▶ **TEXT SEGMENT**
◆ ◆ ◆
# swallowing chicken necks whole



## Isabella (Apr 27, 2010)

After a month of doing just chicken backs I finally tried some chicken necks. The only problem is that Rex is swallowing them whole! The necks are really small - probably only 1.5 oz. His poops are good but it scares the **** of me when he eats!! Should I stop feeding these? Do your dogs swallow necks whole as well?


----------



## aubie (Dec 22, 2008)

My dogs love chicken necks. Anna chews them, Duncan is a gulper with most anything--with these he might get one or two bites in then down the hatch it goes. We've not had any problems, just keep an eye on him when he eats. 

You could also try freezing them to make them more likely to chew the necks before swallowing.


----------



## elisabeth_00117 (May 17, 2009)

Stark tends to gulp chicken necks so I have to cut them up when I fed them.

Have you tried turkey necks? I get Tom necks (male turkey) because they tend to be bigger. The ones I have in my freezer right now are all over 1lbs each!


----------



## aubie (Dec 22, 2008)

Yeah, there are some freakishly huge turkey necks...they scare my DH!! 

I'd rather have turkey necks, they seem to love any type of neck.


----------



## Lauri & The Gang (Jun 28, 2001)

Isabella said:


> Do your dogs swallow necks whole as well?


The big guys - yes. But the necks are small enough that they don't get stuck going down and everything 'comes out' fine so I don't worry.


----------



## jakeandrenee (Apr 30, 2010)

Jake is practically swallowing the little chicken necks I just recently bought him! There was a great deal on necks and backs....49 cents a pound so I stocked up. When I came home to repackage in bags to freeze I see they are the size of my finger and I have little hands! Frozen or not he swallowed the last two I gave him. It scares me, too! Jake is 5 months!


----------



## Blitz Burgh Steeler (Jun 13, 2010)

Blitz takes 2 bites then swallows the rest whole and their pretty big necks . He's 5 mos.


----------



## onyx'girl (May 18, 2007)

Karlo and Onyx always gulped down chicken necks, I don't feed them. I chunk up turkey necks in 1/3s and they take more time with those. They loooove Turkey necks!


----------
◆ ◆ ◆
▶ **MATERIAL**
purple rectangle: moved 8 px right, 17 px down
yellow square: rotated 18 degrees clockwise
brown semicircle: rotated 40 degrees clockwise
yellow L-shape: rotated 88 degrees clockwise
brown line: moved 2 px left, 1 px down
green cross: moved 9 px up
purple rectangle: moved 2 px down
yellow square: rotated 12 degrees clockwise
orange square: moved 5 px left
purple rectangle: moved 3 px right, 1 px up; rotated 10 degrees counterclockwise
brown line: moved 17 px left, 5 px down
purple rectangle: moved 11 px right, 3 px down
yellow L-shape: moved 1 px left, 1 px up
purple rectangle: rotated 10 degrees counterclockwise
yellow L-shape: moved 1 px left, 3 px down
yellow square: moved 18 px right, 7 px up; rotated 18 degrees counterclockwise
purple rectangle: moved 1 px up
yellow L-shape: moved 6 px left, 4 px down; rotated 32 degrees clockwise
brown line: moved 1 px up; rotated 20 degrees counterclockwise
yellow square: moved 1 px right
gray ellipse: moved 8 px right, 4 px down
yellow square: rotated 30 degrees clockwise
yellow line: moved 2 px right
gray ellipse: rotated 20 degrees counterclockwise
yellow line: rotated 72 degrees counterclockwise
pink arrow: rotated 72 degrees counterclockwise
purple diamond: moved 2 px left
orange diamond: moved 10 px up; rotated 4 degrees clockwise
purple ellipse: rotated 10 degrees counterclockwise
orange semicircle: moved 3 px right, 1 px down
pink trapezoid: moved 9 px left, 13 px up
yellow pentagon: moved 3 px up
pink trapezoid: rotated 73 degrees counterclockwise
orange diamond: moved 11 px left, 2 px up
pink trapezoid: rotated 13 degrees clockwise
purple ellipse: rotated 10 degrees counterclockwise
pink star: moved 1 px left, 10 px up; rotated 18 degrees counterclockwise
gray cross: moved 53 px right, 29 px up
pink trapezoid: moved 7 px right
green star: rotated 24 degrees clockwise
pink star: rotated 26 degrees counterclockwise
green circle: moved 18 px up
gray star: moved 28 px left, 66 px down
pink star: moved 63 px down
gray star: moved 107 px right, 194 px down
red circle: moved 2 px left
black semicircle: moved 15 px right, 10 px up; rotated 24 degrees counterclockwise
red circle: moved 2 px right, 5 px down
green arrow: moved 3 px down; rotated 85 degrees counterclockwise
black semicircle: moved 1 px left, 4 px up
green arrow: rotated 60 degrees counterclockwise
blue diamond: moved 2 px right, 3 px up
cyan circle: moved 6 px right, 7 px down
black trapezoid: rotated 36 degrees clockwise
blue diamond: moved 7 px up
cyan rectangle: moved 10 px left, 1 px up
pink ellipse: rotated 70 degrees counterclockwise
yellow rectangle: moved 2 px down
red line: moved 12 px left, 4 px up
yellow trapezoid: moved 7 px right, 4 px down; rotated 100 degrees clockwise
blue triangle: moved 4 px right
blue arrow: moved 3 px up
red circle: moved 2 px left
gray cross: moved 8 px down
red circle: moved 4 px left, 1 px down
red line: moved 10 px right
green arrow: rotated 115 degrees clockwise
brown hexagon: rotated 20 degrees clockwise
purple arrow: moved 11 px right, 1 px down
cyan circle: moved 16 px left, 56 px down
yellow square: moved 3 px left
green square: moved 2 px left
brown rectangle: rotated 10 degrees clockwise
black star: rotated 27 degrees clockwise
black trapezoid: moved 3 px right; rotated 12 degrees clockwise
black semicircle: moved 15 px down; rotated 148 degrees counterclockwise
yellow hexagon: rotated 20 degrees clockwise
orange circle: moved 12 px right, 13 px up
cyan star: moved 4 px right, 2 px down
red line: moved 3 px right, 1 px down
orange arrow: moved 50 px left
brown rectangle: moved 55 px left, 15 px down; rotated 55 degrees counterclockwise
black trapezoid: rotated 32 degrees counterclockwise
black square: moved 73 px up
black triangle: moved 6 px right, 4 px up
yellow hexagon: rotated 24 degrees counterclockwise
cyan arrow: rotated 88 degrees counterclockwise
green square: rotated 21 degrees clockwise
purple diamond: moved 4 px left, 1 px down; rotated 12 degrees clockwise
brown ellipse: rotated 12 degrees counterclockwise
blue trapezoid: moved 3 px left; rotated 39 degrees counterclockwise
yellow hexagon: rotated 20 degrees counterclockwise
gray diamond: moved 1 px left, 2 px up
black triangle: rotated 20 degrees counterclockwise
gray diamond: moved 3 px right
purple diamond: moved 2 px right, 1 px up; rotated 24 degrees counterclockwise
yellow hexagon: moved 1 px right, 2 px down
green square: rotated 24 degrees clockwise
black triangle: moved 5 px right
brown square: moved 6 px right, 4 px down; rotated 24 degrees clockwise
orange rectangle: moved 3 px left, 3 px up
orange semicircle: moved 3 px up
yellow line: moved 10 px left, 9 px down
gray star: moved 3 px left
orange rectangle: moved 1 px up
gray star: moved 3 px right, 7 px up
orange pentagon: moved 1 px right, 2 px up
◆ ◆ ◆
▶ **WHAT IS ASKED**
A - Answer these from the chicken necks thread:
(i) About how much does Isabella say the chicken necks weigh?
(ii) What price per pound did jakeandrenee pay for the necks and backs?
(iii) Into what portions does onyx'girl cut turkey necks?
B - Retype the part of the chicken necks thread from "You could also" to "over 1lbs each!".
The material comes from a different source than the chicken necks thread.

▶ **EXERCISE RESPONSES**
A -
(i) Probably only 1.5 oz.
(ii) 49 cents a pound.
(iii) Thirds (1/3s).

B -
You could also try freezing them to make them more likely to chew the necks before swallowing.


----------



## elisabeth_00117 (May 17, 2009)

Stark tends to gulp chicken necks so I have to cut them up when I fed them.

Have you tried turkey necks? I get Tom necks (male turkey) because they tend to be bigger. The ones I have in my freezer right now are all over 1lbs each!